Census-designated place in California, United States

Three Rivers is an unincorporated community and census-designated place (CDP) in Tulare County, California, United States. Located in the foothills of the Sierra Nevada at the edge of the San Joaquin Valley, the town is near the entrance to the national parks of Sequoia and Kings Canyon. The town's name comes from its location near the junction of the North, Middle, and South Forks of the Kaweah River.

The population was 2,053 at the 2020 census. The census definition of the area may not precisely correspond to local understanding of the area with the same name.

The two national parks, which border the town to the northeast, are the prime attraction of Three Rivers.

==History==
===Kaweah Colony===
In 1886, a group of utopian socialists founded an intentional community along the upper North Fork of the Kaweah River. Named Kaweah Colony, it was inspired by the ideas of Laurence Gronlund. When Congress created Sequoia National Park they lost their timber claims and in 1891 were ordered off the land.

===Rhodesian pioneers===
The Three Rivers cemetery contains the bodies of nine Rhodesian pioneers who lived in Africa ca. 1900 and fought in several wars. The Burnham and Blick families started a 5000 acre cattle ranch, La Cuesta, in Three Rivers and built homes there. The scenery at Three Rivers is said to be almost identical to that of the Rhodesian kopje country. La Cuesta was sold by John and Judd Blick in 1947 for $90,000.

===Mineral King and Walt Disney===
In the 1960s and 70s, Walt Disney had plans to develop a year-round resort at Mineral King. Ultimately, these plans were withdrawn when Mineral King was annexed into Sequoia National Park in 1978.

· · · ·

Exercise details | Summarize the text about Three Rivers, California, in three sentences. The data has no connection to the text about Three Rivers.

· · · ·

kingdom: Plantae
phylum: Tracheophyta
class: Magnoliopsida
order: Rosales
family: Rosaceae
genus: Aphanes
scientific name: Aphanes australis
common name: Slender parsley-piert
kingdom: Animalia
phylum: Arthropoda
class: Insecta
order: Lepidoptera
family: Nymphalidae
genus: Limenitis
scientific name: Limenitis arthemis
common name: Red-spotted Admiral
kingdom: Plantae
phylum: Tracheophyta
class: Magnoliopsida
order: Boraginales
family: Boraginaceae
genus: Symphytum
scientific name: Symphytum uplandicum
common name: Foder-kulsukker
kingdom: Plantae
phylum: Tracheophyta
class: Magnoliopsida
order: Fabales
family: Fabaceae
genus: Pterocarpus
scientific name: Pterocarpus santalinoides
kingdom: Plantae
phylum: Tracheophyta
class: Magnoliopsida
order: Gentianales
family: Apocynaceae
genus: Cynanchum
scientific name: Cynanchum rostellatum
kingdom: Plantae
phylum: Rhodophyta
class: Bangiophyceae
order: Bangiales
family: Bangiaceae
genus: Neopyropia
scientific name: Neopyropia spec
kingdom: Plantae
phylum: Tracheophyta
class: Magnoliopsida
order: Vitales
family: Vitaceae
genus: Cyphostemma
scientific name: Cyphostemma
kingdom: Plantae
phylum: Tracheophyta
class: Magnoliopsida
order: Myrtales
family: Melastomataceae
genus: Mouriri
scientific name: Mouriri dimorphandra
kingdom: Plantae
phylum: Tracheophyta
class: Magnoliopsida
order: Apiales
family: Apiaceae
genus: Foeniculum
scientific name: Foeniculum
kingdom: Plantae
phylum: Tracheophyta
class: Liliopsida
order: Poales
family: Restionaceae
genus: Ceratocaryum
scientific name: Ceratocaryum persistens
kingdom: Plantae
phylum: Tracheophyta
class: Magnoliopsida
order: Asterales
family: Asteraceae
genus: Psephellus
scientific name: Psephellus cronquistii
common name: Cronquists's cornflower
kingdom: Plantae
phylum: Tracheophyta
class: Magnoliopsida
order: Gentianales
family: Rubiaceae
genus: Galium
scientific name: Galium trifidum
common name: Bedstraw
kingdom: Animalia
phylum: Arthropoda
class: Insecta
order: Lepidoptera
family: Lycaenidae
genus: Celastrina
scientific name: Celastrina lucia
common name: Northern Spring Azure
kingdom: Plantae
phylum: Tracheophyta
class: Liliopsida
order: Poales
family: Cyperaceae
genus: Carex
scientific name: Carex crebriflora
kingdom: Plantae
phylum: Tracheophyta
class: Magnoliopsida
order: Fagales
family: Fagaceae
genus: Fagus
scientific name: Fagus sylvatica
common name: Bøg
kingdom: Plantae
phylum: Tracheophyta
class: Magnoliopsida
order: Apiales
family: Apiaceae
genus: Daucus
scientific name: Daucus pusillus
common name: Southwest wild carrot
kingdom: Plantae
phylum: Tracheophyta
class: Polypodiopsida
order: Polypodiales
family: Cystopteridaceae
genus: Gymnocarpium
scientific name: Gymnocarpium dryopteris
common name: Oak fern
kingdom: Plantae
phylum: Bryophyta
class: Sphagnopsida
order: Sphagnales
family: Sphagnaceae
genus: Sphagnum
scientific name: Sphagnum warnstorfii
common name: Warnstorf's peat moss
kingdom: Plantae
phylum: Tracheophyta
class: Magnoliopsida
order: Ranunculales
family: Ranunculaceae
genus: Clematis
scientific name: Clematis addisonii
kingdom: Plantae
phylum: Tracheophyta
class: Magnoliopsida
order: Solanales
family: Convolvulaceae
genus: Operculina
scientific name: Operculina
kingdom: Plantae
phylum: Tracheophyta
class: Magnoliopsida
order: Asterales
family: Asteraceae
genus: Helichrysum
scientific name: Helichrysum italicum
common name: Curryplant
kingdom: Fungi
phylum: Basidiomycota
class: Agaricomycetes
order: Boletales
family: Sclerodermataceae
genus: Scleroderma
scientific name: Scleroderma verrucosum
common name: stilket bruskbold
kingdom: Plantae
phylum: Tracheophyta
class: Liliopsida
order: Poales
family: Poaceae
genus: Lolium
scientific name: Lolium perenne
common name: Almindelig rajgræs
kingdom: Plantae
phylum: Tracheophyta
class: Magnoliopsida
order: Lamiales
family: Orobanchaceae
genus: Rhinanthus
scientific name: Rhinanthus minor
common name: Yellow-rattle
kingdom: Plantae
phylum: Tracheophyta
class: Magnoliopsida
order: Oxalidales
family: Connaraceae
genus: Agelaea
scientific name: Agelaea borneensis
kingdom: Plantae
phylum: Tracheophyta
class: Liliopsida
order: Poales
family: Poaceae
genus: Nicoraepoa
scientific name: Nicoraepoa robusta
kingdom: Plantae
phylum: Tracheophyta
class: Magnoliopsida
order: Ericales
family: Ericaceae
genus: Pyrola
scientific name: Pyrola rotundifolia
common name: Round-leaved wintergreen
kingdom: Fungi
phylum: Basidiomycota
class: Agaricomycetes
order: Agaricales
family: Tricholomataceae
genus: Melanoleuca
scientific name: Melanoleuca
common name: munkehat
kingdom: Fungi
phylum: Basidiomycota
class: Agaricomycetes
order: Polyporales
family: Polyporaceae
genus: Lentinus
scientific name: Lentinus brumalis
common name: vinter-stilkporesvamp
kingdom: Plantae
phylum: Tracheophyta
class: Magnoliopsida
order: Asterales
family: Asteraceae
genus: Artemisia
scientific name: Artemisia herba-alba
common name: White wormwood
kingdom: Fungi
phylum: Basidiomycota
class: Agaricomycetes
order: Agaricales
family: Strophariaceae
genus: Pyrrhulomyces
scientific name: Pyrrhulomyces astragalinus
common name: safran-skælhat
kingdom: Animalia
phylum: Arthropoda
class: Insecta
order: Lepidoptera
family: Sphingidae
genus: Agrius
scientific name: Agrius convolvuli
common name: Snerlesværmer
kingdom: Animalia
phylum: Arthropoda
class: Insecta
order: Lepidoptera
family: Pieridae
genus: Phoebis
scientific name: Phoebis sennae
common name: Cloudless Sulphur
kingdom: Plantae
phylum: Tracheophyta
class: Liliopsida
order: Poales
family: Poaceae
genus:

· · · ·

Solution for this problem | Three Rivers is an unincorporated community and census-designated place in Tulare County, California, in the Sierra Nevada foothills near the entrance to Sequoia and Kings Canyon national parks, and it had 2,053 residents at the 2020 census. Its name comes from its location near the junction of the North, Middle, and South Forks of the Kaweah River. Its history includes the Kaweah Colony, founded by utopian socialists in 1886; La Cuesta, a 5000-acre cattle ranch started by the Burnham and Blick families; and Walt Disney's plans for a resort at Mineral King, which were withdrawn when Mineral King was annexed into Sequoia National Park in 1978.